賃貸物件で新型コロナ感染者が発生した場合におけるオーナー様の対応(新しい局面に対する対応)

 新型コロナウイルス感染症の流行が止まりません。特に東京、大阪、およびその近隣の県では新型コロナウイルス感染症の感染者が激増しており、感染して重篤化しても入院できず、療養用ホテルも満室という状況で、自宅でお亡くなりになられる方が増えています。

 報道によると、同居している夫婦とお子様1名が感染し、40歳台の母親が自宅で亡くなったとのことです。大変に痛ましいです。素人目には軽症であるように見えても突然重篤化し、直ちに生命が危険な状況に陥ることがあり、家族が同居している場合は同居している家族全員が感染することが避けられないようです。

 ワクチンについてはガンガン打ちまくる体制ができているものの、肝心のワクチンの入手が滞っているようであり、特に東京などの大都市における自治体の中にはいつになったら接種できるのかが全くわからないところがあります。

 以前、このブログでは入居者に感染者が発生した場合の対応について掲載しましたが、現在は新たな段階に突入したと言えます。重篤化しても入院できない方が増えていることから居室の消毒をいつまでたっても行えない、管理会社の管理員が引き揚げる、清掃業務が止まる、空室に対する内見が取りやめになる等が生じています。

 このため、本日は入居者に感染者が発生することを想定してオーナー様が執るべき対応、および感染者が発生しているのにいつまでも入院できず自宅療養となった場合の対応について書きます。

感染者が発生することを想定した上で、オーナー様があらかじめ行っておくべきこと
 入居者に対し、「万が一感染が確認された際にはオーナーまたは管理会社に直ちに連絡して欲しい」と伝えることが必要です。チラシを作成し、各部屋に配布することが有効です。

 このチラシには、「感染した旨の連絡があっても、感染した方の部屋番号や氏名を開示することはない」と記載しておきます。

 管理会社に対しては、「入居者から感染した旨の連絡があった際には直ちに自分に連絡して欲しい」と言い含めておきます。また、同じ建物における他の入居者より感染した方の部屋番号や氏名の照会があっても絶対に応じないように念押しをしておきます。

→ 実施事項 1: 本文抜粋から、「新型コロナウイルス感染症の流」を含む語句で始まり「ことが避けられないようです。」で終わる部分を、一字一句違えずに引用してください。
→ 実施事項 2: 本文抜粋によれば、入居者に配布するチラシには、感染の連絡に関してどのようなことを記載しておくとされていますか。

→ データ抜粋:
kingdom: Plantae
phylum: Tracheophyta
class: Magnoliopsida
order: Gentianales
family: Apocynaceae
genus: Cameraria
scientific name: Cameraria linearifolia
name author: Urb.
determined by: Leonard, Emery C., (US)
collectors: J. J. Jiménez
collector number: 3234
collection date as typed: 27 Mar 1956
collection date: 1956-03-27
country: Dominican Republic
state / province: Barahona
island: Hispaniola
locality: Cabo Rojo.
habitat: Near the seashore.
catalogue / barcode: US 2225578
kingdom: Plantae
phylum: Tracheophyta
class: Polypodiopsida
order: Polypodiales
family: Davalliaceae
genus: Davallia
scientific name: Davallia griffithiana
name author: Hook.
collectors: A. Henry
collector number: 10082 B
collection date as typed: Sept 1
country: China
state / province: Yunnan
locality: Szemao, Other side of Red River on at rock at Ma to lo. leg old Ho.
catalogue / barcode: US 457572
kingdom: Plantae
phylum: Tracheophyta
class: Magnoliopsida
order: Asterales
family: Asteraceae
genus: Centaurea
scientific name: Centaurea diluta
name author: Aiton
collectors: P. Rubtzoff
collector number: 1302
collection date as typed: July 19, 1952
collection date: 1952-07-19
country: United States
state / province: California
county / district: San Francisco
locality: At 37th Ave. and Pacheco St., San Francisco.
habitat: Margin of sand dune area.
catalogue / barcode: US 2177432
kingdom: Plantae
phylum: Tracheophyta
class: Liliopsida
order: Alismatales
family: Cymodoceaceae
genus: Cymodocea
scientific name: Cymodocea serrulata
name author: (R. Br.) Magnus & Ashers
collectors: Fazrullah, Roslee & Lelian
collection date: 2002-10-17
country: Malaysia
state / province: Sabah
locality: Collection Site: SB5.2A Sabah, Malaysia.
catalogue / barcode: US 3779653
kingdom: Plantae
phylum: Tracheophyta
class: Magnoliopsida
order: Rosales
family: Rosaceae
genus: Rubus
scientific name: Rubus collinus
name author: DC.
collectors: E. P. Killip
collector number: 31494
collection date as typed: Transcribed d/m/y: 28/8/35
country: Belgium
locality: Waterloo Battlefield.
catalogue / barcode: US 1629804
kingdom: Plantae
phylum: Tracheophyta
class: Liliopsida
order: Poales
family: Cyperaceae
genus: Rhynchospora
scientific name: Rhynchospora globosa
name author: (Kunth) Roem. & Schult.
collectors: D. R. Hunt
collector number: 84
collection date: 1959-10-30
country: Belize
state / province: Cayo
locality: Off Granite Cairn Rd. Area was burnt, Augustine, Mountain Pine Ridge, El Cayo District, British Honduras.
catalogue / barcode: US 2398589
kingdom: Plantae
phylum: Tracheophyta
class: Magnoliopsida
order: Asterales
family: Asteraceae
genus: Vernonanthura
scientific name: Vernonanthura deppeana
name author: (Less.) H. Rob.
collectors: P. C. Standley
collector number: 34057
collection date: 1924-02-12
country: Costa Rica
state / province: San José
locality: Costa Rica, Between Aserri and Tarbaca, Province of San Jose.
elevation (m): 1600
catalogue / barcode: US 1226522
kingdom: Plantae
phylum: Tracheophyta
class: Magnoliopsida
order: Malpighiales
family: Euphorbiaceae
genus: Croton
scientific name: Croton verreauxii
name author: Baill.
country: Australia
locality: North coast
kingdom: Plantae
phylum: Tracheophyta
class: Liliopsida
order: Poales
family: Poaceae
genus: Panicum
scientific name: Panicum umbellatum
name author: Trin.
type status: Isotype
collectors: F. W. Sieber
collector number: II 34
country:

→ 回答 1:
新型コロナウイルス感染症の流行が止まりません。特に東京、大阪、およびその近隣の県では新型コロナウイルス感染症の感染者が激増しており、感染して重篤化しても入院できず、療養用ホテルも満室という状況で、自宅でお亡くなりになられる方が増えています。

 報道によると、同居している夫婦とお子様1名が感染し、40歳台の母親が自宅で亡くなったとのことです。大変に痛ましいです。素人目には軽症であるように見えても突然重篤化し、直ちに生命が危険な状況に陥ることがあり、家族が同居している場合は同居している家族全員が感染することが避けられないようです。

→ 回答 2: 感染した旨の連絡があっても、感染した方の部屋番号や氏名を開示することはないということです。